Wherever you are on this spectrum, if you’re thinking about speaking up, it pays to consider five key questions that we uncovered through our years of research, described in our new book ‘Speak Up; Say what needs to be said and hear what needs to be heard’ (FT Publishing 2019). We call these questions the TRUTH framework. Working through them carefully can help you speak up – and be heard:

  1. How much do you TRUST the value of your opinion?

Many of us suffer from imposter syndrome – a nagging voice that tells us that we are about to be found out any minute and we’ll never succeed in speaking up as well as others would. A partner-in-crime of the imposter voice is the inner critic who tell us that we really aren’t very good at this sort of thing, we should be better and that we’re bound to muck it up. The volume control on these voices can get out of hand. We need to be able to see the voices for what they are – just voices and not reality. We must choose, on occasion, to trust ourselves.

  1. What are the RISKS involved when you speak up?

Our research shows the top two reasons we are afraid to speak up are firstly, we worry that we will be perceived negatively and secondly, we don’t want to upset the other person. We want to belong and be accepted and we often fear speaking up will lead to being rejected.

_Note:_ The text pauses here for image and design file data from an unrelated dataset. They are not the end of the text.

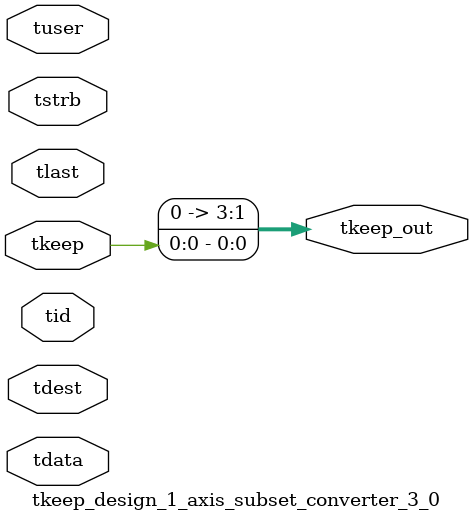
<source format=v>


`timescale 1ps/1ps

module tkeep_design_1_axis_subset_converter_3_0 #
(
parameter C_S_AXIS_TDATA_WIDTH = 32,
parameter C_S_AXIS_TUSER_WIDTH = 0,
parameter C_S_AXIS_TID_WIDTH   = 0,
parameter C_S_AXIS_TDEST_WIDTH = 0,
parameter C_M_AXIS_TDATA_WIDTH = 32
)
(
input  [(C_S_AXIS_TDATA_WIDTH == 0 ? 1 : C_S_AXIS_TDATA_WIDTH)-1:0     ] tdata,
input  [(C_S_AXIS_TUSER_WIDTH == 0 ? 1 : C_S_AXIS_TUSER_WIDTH)-1:0     ] tuser,
input  [(C_S_AXIS_TID_WIDTH   == 0 ? 1 : C_S_AXIS_TID_WIDTH)-1:0       ] tid,
input  [(C_S_AXIS_TDEST_WIDTH == 0 ? 1 : C_S_AXIS_TDEST_WIDTH)-1:0     ] tdest,
input  [(C_S_AXIS_TDATA_WIDTH/8)-1:0 ] tkeep,
input  [(C_S_AXIS_TDATA_WIDTH/8)-1:0 ] tstrb,
input                                                                    tlast,
output [(C_M_AXIS_TDATA_WIDTH/8)-1:0 ] tkeep_out
);

assign tkeep_out = {tkeep[0:0]};

endmodule


</source>
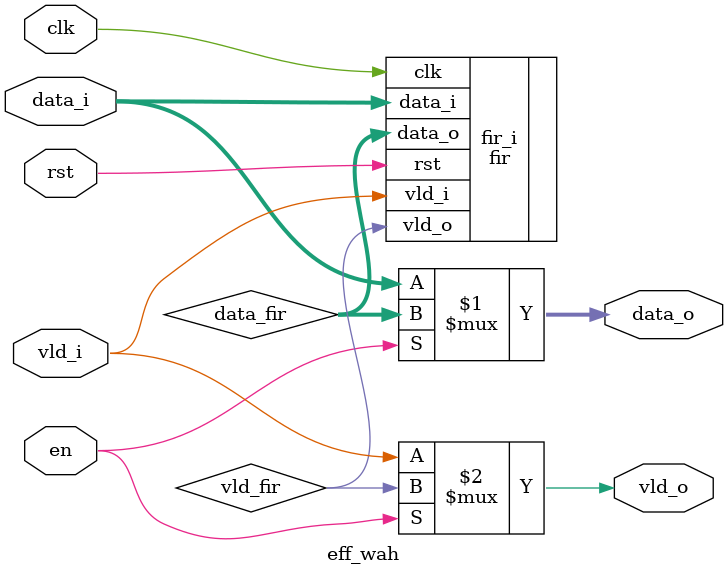
<source format=sv>
`include "defaults.svh"


module eff_wah #(
  parameter int DATA_WIDTH = 8
) (
  input  wire                   clk,
  input  wire                   rst,

  input  wire                   en,

  input  wire  [DATA_WIDTH-1:0] data_i,
  input  wire                   vld_i,

  output logic [DATA_WIDTH-1:0] data_o,
  output logic                  vld_o
);


  wire [DATA_WIDTH-1:0] data_fir;
  wire                  vld_fir;


  fir #(
    .ORDER (61),
    .DATA_WIDTH (DATA_WIDTH),
    .COEF_WIDTH (8),
    .COEF       ({8'h02, 8'h02, 8'h02, 8'h02, 8'h02,
                  8'h02, 8'h02, 8'h02, 8'h02, 8'h02,
                  8'h02, 8'h02, 8'h02, 8'h02, 8'h02,
                  8'h02, 8'h02, 8'h02, 8'h02, 8'h02,
                  8'h02, 8'h02, 8'h02, 8'h02, 8'h02,
                  8'h02, 8'h02, 8'h02, 8'h02, 8'h02,
                  8'h02, 8'h02, 8'h02, 8'h02, 8'h02,
                  8'h02, 8'h02, 8'h02, 8'h02, 8'h02,
                  8'h02, 8'h02, 8'h02, 8'h02, 8'h02,
                  8'h02, 8'h02, 8'h02, 8'h02, 8'h02,
                  8'h02, 8'h02, 8'h02, 8'h02, 8'h02,
                  8'h02, 8'h02, 8'h02, 8'h02, 8'h02,
                  8'h02})
  ) fir_i (
    .clk    (clk),
    .rst    (rst),
    .data_i (data_i),
    .vld_i  (vld_i),
    .data_o (data_fir),
    .vld_o  (vld_fir)
  );


  assign data_o = (en) ? data_fir : data_i;
  assign vld_o  = (en) ? vld_fir  : vld_i;


endmodule

</source>
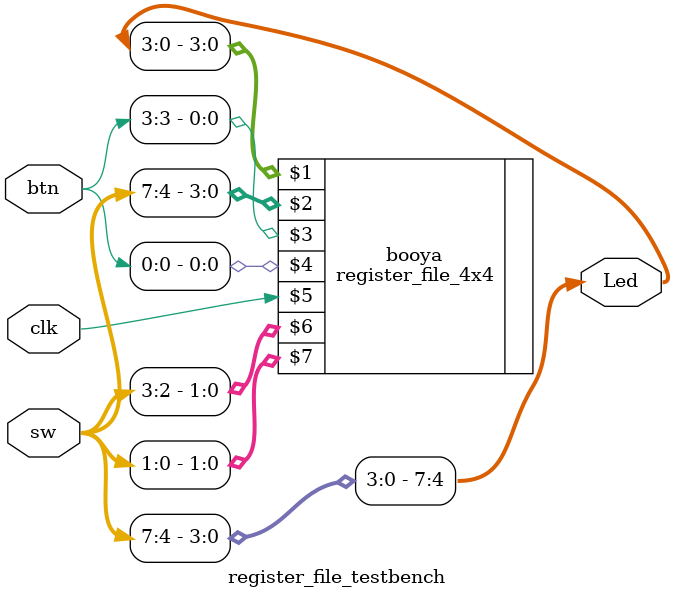
<source format=v>
module register_file_testbench(Led, sw, btn, clk);
	output[7:0] Led;
	input [7:0] sw;
	input [3:0] btn;
	input clk;
	
//module register_file_4x4(out, in, write, clr, clk, wr_address, r_address);
	register_file_4x4 booya(Led[3:0],sw[7:4],btn[3],btn[0],clk,sw[3:2],sw[1:0]);
	buf(Led[7], sw[7]); // Now we have to buffer the output leds to the inputs	
	buf(Led[6], sw[6]);	
	buf(Led[5], sw[5]);	
	buf(Led[4], sw[4]);	
endmodule


</source>
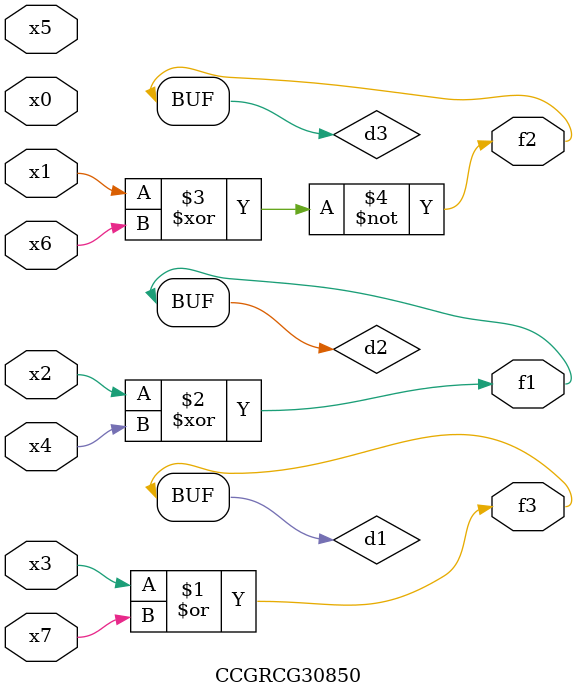
<source format=v>
module CCGRCG30850(
	input x0, x1, x2, x3, x4, x5, x6, x7,
	output f1, f2, f3
);

	wire d1, d2, d3;

	or (d1, x3, x7);
	xor (d2, x2, x4);
	xnor (d3, x1, x6);
	assign f1 = d2;
	assign f2 = d3;
	assign f3 = d1;
endmodule

</source>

Although that may be a valid concern, too often we catastrophise. Too often we forget to also deeply consider the risks of NOT speaking up. We can feel safer if we speak up with others – the #MeToo campaign is a good example. And advice from coaches, mentors and friends can help us to consider, plan, rehearse and mitigate the risks.

  1. Do you UNDERSTAND the politics at play?

Speaking up is political in that it is likely to affect other people’s personal agendas. So, before you speak up, it is wise to consider whose toes you might be stepping on. Who has an interest in this? Who is affected by what you have to say? How powerful are these individuals? Who are their allies? It may be more useful to see your organization as a system or web of political influence rather than hierarchical pyramids. Job titles are one thing – but personality and social links (which might stretch outside the organisation) count for a lot and we would do well to understand them so that we can speak up more effectively.

  1. Are you aware of the TITLES and labels others attach to you and you attach to others – and how that shapes whether and how you speak up?

We label ourselves and others all the time. Gender, job title, race, age and a host of other things. These labels carry with them, depending on the context, differing expectations and assumptions around status and authority. For example, the label ‘HR’ in one organisation can equate to ‘admin and support service’, whilst in another it means ‘people strategy, and talent’. These assumptions then affect whether we feel we have the right to speak up and the confidence we will be listened to. So, what labels do you apply to yourself and those people around you? How do these labels serve you and inhibit you?

  1. Do you know HOW to choose the right words at the right time in the right place?

You might have something to say, but knowing how to say it in a way that lands requires us to consider ‘5Ws’: Who is the best person to speak to, Why do we need to say something, What verbal and body language is appropriate, When and Where should we say it? A Director of the Royal Shakespeare Company we interviewed was aghast at how little we seem to rehearse before we speak up with something important in the workplace.

Our decisions to speak up – or stay silent – are phenomenally important. They affect our own success at work, our colleagues’ and, in many cases, have far wider ramifications. Using the TRUTH framework, what could you speak up about right now?